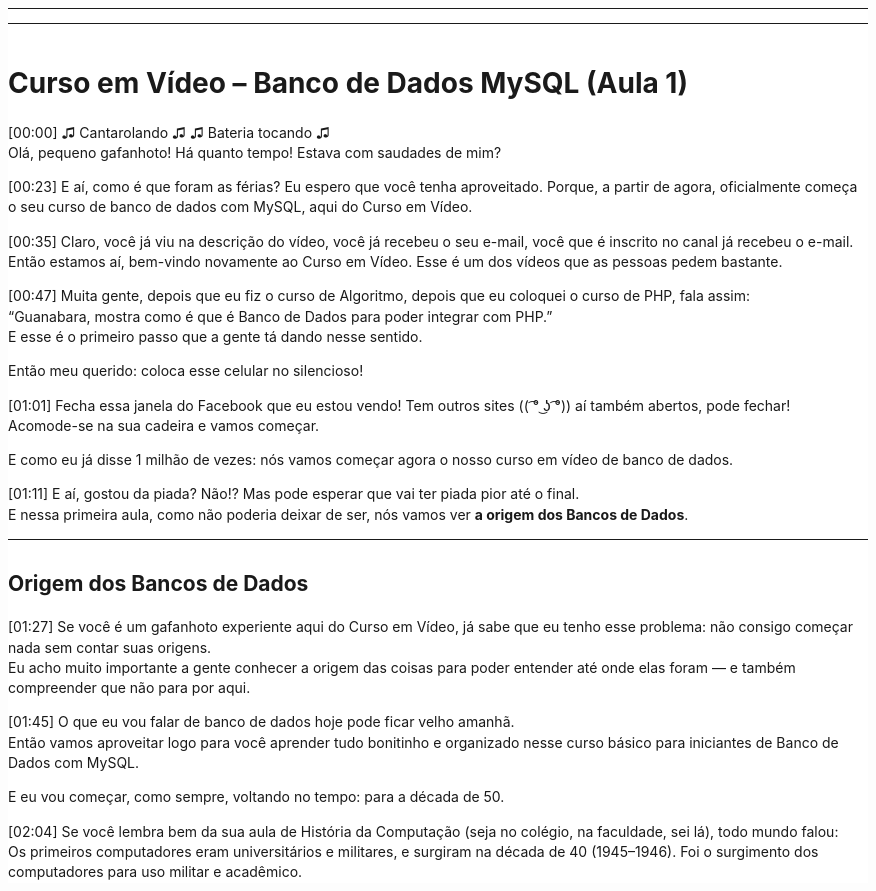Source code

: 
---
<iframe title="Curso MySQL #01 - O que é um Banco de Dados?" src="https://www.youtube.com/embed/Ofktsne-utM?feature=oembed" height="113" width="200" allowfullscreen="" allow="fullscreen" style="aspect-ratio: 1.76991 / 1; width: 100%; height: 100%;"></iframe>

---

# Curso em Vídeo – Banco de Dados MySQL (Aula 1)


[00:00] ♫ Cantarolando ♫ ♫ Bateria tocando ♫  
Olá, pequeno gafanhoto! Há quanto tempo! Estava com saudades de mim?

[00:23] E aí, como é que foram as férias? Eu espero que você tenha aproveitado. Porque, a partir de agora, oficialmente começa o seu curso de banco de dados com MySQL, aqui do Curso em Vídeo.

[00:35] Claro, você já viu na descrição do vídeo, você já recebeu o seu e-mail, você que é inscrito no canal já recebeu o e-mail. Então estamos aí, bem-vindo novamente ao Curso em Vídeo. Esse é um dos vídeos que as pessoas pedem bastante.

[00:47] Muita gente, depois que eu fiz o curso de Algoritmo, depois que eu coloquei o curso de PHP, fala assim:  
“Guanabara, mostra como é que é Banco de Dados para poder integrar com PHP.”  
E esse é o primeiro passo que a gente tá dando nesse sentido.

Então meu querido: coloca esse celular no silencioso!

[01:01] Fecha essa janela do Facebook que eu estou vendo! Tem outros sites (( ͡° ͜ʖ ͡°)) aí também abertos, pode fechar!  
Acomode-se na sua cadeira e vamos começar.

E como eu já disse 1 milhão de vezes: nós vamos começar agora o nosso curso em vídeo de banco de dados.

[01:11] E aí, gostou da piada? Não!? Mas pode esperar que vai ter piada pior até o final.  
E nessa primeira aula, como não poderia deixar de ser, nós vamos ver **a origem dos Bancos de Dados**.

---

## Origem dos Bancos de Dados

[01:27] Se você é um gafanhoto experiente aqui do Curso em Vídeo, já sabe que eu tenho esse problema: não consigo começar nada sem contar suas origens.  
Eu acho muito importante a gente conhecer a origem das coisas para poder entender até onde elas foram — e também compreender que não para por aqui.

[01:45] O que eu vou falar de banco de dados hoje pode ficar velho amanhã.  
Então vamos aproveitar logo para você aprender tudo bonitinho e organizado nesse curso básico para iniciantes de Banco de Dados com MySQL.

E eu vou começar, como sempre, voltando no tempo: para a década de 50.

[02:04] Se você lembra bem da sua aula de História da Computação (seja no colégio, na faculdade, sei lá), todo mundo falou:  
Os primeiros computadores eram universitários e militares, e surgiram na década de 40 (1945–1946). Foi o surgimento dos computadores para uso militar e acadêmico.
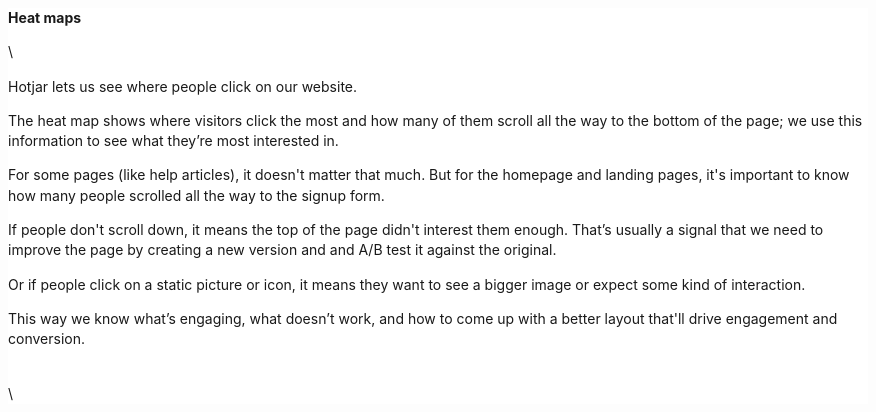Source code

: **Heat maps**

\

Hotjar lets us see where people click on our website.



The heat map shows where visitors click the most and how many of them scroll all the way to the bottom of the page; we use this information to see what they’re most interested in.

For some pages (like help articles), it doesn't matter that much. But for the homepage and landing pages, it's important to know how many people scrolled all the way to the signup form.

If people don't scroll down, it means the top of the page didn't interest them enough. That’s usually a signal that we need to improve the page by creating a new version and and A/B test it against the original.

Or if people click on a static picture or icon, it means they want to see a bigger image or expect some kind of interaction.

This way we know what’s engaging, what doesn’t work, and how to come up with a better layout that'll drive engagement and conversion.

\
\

▸ Instruction
Print the source text of every entry above verbatim, leaving out the pictures.

▸ Answer for the task
Source code

: 
---
<iframe title="Curso MySQL #01 - O que é um Banco de Dados?" src="https://www.youtube.com/embed/Ofktsne-utM?feature=oembed" height="113" width="200" allowfullscreen="" allow="fullscreen" style="aspect-ratio: 1.76991 / 1; width: 100%; height: 100%;"></iframe>

---

# Curso em Vídeo – Banco de Dados MySQL (Aula 1)


[00:00] ♫ Cantarolando ♫ ♫ Bateria tocando ♫  
Olá, pequeno gafanhoto! Há quanto tempo! Estava com saudades de mim?

[00:23] E aí, como é que foram as férias? Eu espero que você tenha aproveitado. Porque, a partir de agora, oficialmente começa o seu curso de banco de dados com MySQL, aqui do Curso em Vídeo.

[00:35] Claro, você já viu na descrição do vídeo, você já recebeu o seu e-mail, você que é inscrito no canal já recebeu o e-mail. Então estamos aí, bem-vindo novamente ao Curso em Vídeo. Esse é um dos vídeos que as pessoas pedem bastante.

[00:47] Muita gente, depois que eu fiz o curso de Algoritmo, depois que eu coloquei o curso de PHP, fala assim:  
“Guanabara, mostra como é que é Banco de Dados para poder integrar com PHP.”  
E esse é o primeiro passo que a gente tá dando nesse sentido.

Então meu querido: coloca esse celular no silencioso!

[01:01] Fecha essa janela do Facebook que eu estou vendo! Tem outros sites (( ͡° ͜ʖ ͡°)) aí também abertos, pode fechar!  
Acomode-se na sua cadeira e vamos começar.

E como eu já disse 1 milhão de vezes: nós vamos começar agora o nosso curso em vídeo de banco de dados.

[01:11] E aí, gostou da piada? Não!? Mas pode esperar que vai ter piada pior até o final.  
E nessa primeira aula, como não poderia deixar de ser, nós vamos ver **a origem dos Bancos de Dados**.

---

## Origem dos Bancos de Dados

[01:27] Se você é um gafanhoto experiente aqui do Curso em Vídeo, já sabe que eu tenho esse problema: não consigo começar nada sem contar suas origens.  
Eu acho muito importante a gente conhecer a origem das coisas para poder entender até onde elas foram — e também compreender que não para por aqui.

[01:45] O que eu vou falar de banco de dados hoje pode ficar velho amanhã.  
Então vamos aproveitar logo para você aprender tudo bonitinho e organizado nesse curso básico para iniciantes de Banco de Dados com MySQL.

E eu vou começar, como sempre, voltando no tempo: para a década de 50.

[02:04] Se você lembra bem da sua aula de História da Computação (seja no colégio, na faculdade, sei lá), todo mundo falou:  
Os primeiros computadores eram universitários e militares, e surgiram na década de 40 (1945–1946). Foi o surgimento dos computadores para uso militar e acadêmico.
Source code

: **Heat maps**

\

Hotjar lets us see where people click on our website.



The heat map shows where visitors click the most and how many of them scroll all the way to the bottom of the page; we use this information to see what they’re most interested in.

For some pages (like help articles), it doesn't matter that much. But for the homepage and landing pages, it's important to know how many people scrolled all the way to the signup form.

If people don't scroll down, it means the top of the page didn't interest them enough. That’s usually a signal that we need to improve the page by creating a new version and and A/B test it against the original.

Or if people click on a static picture or icon, it means they want to see a bigger image or expect some kind of interaction.

This way we know what’s engaging, what doesn’t work, and how to come up with a better layout that'll drive engagement and conversion.

\
\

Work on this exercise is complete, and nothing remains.